Frequently asked questions
- What is a bear put spread on RDN?
- A bear put spread on RDN is the bear put spread strategy applied to RDN (stock). The strategy is structurally moderately bearish: A bear put spread buys an at-the-money put and sells an out-of-the-money put at a lower strike for defined risk and defined reward bounded by the strike width. With RDN stock trading near $37.05, the strikes shown on this page are snapped to the nearest listed RDN chain strike and the premiums come straight from the end-of-day bid/ask midpoint.
- How are RDN bear put spread max profit and max loss calculated?
- Max profit equals strike width minus net debit times 100; max loss equals net debit times 100. Breakeven is long-put strike minus net debit. For the RDN bear put spread priced from the end-of-day chain at a 30-day expiry (ATM IV 23.70%), the computed maximum profit is $142.50 per contract and the computed maximum loss is -$57.50 per contract. Live intraday quotes will differ as the chain moves through the trading session.
- What is the breakeven for a RDN bear put spread?
- The breakeven for the RDN bear put spread priced on this page is roughly $36.43 at expiration, derived from end-of-day chain premiums.
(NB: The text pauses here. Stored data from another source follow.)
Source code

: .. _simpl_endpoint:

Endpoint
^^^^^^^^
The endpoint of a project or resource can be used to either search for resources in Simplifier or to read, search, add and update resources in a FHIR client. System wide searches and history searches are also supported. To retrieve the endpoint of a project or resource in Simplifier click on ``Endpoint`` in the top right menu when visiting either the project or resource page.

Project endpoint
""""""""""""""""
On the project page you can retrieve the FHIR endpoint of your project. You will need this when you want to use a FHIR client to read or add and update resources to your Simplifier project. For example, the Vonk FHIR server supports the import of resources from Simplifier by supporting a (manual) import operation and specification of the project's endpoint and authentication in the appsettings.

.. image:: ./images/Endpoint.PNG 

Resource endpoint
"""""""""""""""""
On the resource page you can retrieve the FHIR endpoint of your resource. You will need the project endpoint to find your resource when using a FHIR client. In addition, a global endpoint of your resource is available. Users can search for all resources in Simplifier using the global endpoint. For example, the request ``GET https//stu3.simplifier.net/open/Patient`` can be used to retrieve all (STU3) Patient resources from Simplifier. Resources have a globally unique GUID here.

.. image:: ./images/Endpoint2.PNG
Breakeven is the underlying price at which the strategy's P&L crosses zero ignoring transaction costs and assignment risk. The current RDN market-implied 1-standard-deviation expected move is approximately 6.79%; if the move sits well outside the breakeven distance, the structure's risk-reward becomes correspondingly tighter.
- When should you consider a bear put spread on RDN?
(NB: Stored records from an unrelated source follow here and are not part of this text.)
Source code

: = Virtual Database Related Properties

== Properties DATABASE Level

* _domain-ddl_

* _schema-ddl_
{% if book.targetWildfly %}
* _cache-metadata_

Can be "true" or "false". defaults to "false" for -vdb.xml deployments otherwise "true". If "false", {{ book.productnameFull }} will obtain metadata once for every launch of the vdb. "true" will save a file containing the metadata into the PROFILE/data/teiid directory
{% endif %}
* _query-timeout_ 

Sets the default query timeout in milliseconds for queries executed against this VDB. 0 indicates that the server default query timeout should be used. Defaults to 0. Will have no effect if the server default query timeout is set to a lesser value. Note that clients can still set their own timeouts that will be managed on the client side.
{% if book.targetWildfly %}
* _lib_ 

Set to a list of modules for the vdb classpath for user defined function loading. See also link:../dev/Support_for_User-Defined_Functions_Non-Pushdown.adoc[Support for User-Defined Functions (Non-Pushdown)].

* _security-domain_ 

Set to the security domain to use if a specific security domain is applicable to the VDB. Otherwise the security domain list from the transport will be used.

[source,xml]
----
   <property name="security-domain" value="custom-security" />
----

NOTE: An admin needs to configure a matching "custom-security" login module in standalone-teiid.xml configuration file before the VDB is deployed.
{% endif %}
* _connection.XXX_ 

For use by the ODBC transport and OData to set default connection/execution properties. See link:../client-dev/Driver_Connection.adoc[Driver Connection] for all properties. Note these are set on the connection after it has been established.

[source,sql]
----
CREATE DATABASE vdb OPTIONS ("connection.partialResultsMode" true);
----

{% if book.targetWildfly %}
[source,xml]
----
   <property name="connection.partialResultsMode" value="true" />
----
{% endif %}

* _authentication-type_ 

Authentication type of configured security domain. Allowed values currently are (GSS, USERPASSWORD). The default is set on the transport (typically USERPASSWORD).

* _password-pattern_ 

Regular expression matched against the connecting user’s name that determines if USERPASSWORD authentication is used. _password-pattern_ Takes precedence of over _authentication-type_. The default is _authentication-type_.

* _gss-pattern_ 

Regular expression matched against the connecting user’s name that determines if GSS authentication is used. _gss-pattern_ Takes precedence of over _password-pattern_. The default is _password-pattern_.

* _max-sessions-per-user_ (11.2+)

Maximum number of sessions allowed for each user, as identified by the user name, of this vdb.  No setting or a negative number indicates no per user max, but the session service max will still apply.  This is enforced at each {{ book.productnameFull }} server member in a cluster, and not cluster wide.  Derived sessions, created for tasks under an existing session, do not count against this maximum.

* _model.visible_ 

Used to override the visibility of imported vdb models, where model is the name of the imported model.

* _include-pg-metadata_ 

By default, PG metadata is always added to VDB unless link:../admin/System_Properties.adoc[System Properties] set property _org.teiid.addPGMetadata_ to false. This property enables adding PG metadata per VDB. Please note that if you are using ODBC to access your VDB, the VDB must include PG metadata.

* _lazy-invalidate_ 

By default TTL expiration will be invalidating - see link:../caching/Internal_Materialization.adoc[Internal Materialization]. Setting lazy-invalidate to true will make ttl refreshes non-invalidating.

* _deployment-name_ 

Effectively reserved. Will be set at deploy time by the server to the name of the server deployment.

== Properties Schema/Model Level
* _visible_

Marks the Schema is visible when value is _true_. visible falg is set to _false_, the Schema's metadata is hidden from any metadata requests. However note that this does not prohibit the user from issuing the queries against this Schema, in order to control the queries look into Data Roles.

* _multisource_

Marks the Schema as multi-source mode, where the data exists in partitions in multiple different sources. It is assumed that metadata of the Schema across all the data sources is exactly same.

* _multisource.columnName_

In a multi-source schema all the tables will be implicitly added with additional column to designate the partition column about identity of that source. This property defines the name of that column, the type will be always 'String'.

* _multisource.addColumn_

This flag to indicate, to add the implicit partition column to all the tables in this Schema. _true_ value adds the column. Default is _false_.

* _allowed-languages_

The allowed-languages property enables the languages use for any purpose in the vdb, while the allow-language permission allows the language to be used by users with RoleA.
- Bear put spreads on RDN reduce the cost of a bearish RDN stock position by selling a lower-strike put; suited to moderate-decline theses where price reaches but does not vastly exceed the short strike.
- How does current RDN implied volatility affect this bear put spread?
- RDN ATM IV is at 23.70% with IV rank near 3.37%, which is on the low end of its 1-year range. Premium-buying structures (long call, long put, debit spreads) are relatively cheap in this regime; premium-selling structures collect less credit per unit risk.